Políticas de expansão do crédito e acesso aos bens para os mais pobres contribuiu para reduzir a desigualdade desde os anos 2000

O Brasil apresenta uma concentração de renda alta. O país tinha, segundo dados calculados pelo Banco Mundial, um índice de Gini de 52,9% em 2013. O índice mede o nível de desigualdade variando de 0 a 100%. O zero implica concentração total da renda, e 100% implica igualdade completa. Como exemplos ilustrativos temos a Finlândia com Gini de 27,1% em 2012, os Estados Unidos com 41,1% em 2013, França com 33,1% em 2012, a Argentina com 42,3% em 2012 e o Chile, 50,3% em 2013.

O economista Thomas Piketty ganhou notoriedade por chamar a atenção para o fato de que existe uma tendência de concentração de renda em andamento nos países desenvolvidos nas últimas décadas. As causas que vão desde fatores demográficos à dinâmica do mercado de trabalho. No caso norte-americano o retorno da educação vem subindo nas últimas décadas explicando boa parte do aumento da desigualdade.

O Brasil chama atenção pela razão oposta. A desigualdade vem caindo ao longo das últimas décadas por conta de demografia favorável, melhora na educação associada à queda no retorno da educação, políticas redistributivas e estabilidade macroeconômica.
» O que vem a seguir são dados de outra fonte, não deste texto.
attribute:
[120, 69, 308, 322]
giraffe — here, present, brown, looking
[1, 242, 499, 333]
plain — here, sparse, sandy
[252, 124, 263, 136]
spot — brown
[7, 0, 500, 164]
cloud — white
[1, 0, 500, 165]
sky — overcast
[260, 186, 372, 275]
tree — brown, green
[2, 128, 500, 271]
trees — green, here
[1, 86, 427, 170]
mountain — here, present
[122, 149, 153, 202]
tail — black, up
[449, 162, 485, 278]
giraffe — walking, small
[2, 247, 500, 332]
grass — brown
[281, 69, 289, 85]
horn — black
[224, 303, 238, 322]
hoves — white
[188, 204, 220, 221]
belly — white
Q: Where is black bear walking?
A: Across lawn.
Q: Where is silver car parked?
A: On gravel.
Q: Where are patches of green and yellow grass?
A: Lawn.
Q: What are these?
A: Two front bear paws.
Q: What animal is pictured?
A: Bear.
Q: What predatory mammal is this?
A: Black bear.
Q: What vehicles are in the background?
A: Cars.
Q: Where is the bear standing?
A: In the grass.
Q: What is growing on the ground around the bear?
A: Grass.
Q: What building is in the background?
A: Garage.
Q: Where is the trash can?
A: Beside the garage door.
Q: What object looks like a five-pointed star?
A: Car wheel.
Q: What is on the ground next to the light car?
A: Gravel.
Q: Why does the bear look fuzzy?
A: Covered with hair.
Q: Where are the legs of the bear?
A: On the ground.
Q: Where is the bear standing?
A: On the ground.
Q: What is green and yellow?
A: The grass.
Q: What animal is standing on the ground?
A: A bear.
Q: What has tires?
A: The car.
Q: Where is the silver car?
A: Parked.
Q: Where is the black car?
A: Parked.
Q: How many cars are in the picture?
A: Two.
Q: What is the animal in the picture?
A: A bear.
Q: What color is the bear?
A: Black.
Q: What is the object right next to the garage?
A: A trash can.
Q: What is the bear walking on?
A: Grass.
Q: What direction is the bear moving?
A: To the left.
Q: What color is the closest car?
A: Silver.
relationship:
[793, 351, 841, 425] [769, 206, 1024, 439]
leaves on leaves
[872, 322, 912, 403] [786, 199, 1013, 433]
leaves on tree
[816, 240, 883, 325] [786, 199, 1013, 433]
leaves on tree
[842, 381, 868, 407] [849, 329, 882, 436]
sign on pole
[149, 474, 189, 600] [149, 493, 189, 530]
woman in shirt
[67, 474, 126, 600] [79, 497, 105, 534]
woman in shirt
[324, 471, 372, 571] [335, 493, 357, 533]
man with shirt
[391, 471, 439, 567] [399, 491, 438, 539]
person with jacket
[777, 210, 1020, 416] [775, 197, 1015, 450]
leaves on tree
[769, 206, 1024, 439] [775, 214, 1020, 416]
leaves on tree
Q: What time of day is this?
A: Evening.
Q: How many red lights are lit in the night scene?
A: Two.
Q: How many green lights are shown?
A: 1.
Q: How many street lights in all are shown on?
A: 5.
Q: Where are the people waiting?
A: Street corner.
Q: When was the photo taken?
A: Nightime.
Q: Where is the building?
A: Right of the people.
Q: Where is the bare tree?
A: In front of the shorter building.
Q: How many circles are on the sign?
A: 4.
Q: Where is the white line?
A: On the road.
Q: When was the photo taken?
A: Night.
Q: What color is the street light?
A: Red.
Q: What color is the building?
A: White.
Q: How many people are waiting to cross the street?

Em um estudo que realizamos em conjunto com Marcelo Caparoz, utilizando a base de dados da Pesquisa Nacional por amostra de Domicílio realizada pelo IBGE desde 1977 até 2013 obtivemos a evolução temporal das parcelas apropriadas pelos 1% mais ricos, 10% mais ricos, 10% mais pobres e 50% mais pobres no Brasil. Os gráficos abaixo ilustram a evolução na participação na renda dos 10% mais ricos e dos 10% mais pobres.

Há claramente uma melhora (piora) para a ponta direita (esquerda) da distribuição, ou seja, os 10% mais pobres (ricos) tiveram sua parcela de renda diminuída (aumentada). Essa análise pode ser corroborada por estratégia econométrica mais robusta. A grande novidade na distribuição de renda ocorreu nos estratos mais baixos. Os 10% mais ricos perderam participação em favor dos 10% mais pobres.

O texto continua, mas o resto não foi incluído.